YOUR INSTRUCTIONS:
A faithful copy is required: transcribe each line below exactly, minus the pictures.

Entries taken from a collection
________________

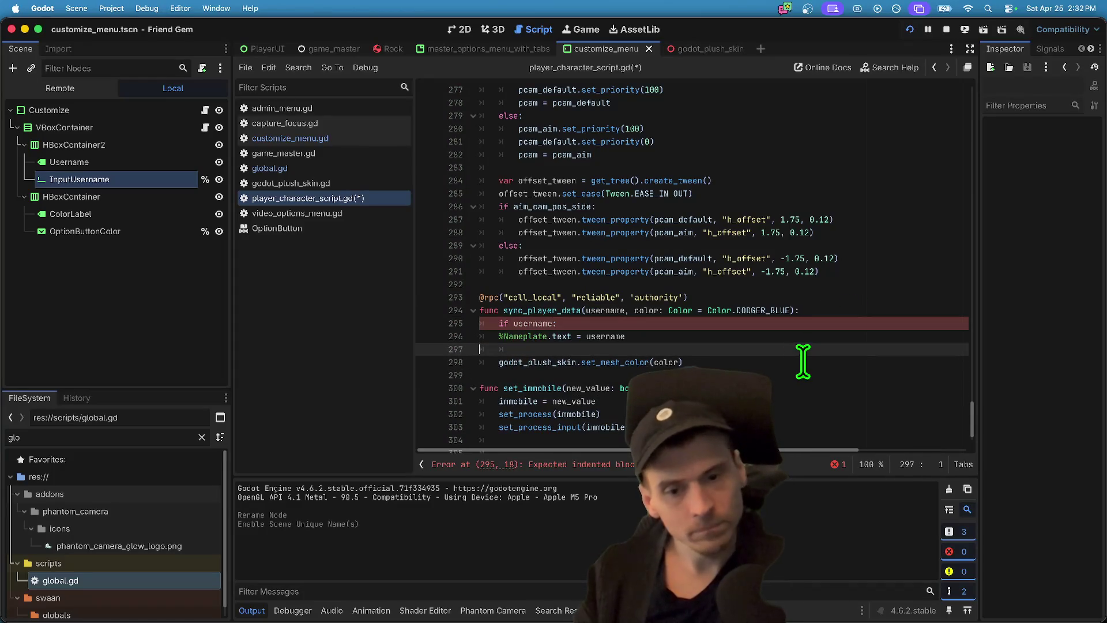
key(Up)
key(Tab)
key(Down)
- Add an else branch setting %Nameplate.text to str(multiplayer.get_unique_id())
text(el)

________________

EXERCISE RESULT:
key(Up)
key(Tab)
key(Down)
- Add an else branch setting %Nameplate.text to str(multiplayer.get_unique_id())
text(el)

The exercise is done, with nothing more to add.